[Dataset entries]

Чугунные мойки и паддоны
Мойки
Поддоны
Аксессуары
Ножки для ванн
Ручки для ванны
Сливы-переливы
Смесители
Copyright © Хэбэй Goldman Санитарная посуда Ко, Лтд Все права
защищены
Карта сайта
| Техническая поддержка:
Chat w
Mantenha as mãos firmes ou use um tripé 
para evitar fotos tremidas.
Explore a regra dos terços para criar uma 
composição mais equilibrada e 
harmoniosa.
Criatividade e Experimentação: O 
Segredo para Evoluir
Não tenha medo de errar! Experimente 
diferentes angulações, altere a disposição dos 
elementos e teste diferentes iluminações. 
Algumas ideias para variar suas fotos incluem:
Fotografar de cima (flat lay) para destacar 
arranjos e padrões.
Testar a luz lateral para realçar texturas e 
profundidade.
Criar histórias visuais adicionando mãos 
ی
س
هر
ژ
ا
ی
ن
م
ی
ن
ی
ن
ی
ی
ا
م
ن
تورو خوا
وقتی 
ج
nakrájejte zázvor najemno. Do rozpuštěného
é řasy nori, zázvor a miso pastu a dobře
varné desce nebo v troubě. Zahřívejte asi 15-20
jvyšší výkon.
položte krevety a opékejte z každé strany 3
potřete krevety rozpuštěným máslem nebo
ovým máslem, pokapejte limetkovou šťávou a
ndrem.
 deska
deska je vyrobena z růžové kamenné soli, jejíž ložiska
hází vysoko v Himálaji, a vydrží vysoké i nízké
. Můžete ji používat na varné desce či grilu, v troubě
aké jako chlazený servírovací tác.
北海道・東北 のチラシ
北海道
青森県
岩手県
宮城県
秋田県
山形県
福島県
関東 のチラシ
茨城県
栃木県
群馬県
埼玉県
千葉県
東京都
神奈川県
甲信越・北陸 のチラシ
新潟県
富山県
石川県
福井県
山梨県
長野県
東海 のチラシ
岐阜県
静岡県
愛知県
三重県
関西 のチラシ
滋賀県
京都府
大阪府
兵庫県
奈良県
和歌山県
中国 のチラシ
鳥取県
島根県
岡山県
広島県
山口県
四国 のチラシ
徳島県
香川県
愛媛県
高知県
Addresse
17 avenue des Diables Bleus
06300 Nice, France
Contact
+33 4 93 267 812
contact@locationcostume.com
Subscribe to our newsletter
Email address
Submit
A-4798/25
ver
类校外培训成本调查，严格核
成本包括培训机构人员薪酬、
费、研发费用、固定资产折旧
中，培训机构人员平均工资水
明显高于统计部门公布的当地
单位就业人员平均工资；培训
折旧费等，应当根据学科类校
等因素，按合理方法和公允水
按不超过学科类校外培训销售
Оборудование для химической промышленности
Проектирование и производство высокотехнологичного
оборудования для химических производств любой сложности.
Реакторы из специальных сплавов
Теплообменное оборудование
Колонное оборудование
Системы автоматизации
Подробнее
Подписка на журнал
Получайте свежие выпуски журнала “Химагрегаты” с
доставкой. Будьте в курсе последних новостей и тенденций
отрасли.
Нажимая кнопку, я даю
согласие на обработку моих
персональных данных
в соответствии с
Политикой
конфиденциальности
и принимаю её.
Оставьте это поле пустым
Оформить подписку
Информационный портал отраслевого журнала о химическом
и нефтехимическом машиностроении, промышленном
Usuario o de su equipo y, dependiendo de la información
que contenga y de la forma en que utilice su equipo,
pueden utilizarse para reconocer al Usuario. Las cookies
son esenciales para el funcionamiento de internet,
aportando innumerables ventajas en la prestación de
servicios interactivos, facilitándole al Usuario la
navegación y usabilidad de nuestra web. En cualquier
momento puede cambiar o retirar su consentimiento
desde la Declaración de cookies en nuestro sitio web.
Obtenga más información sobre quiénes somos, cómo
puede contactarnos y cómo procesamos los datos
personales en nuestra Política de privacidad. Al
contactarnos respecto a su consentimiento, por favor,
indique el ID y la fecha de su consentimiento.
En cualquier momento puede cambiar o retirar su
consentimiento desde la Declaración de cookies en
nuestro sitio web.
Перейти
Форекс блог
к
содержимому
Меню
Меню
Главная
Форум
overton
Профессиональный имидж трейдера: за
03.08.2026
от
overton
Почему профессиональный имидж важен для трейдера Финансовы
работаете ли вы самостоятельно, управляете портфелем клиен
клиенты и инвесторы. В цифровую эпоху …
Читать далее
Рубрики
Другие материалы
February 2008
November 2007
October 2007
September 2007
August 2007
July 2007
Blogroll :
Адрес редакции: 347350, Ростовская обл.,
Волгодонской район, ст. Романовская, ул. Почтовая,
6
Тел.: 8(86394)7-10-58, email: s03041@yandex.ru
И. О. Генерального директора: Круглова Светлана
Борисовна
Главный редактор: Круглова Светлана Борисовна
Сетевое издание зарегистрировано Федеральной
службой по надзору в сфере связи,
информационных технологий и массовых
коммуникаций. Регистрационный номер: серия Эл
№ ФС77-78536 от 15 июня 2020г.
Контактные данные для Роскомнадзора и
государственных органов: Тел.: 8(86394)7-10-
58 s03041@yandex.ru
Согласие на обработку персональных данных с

-- WHAT TO DO --
Go through the records above and return each line in which the word "данных" occurs.

-- TASK ANSWER --
персональных данных
Согласие на обработку персональных данных с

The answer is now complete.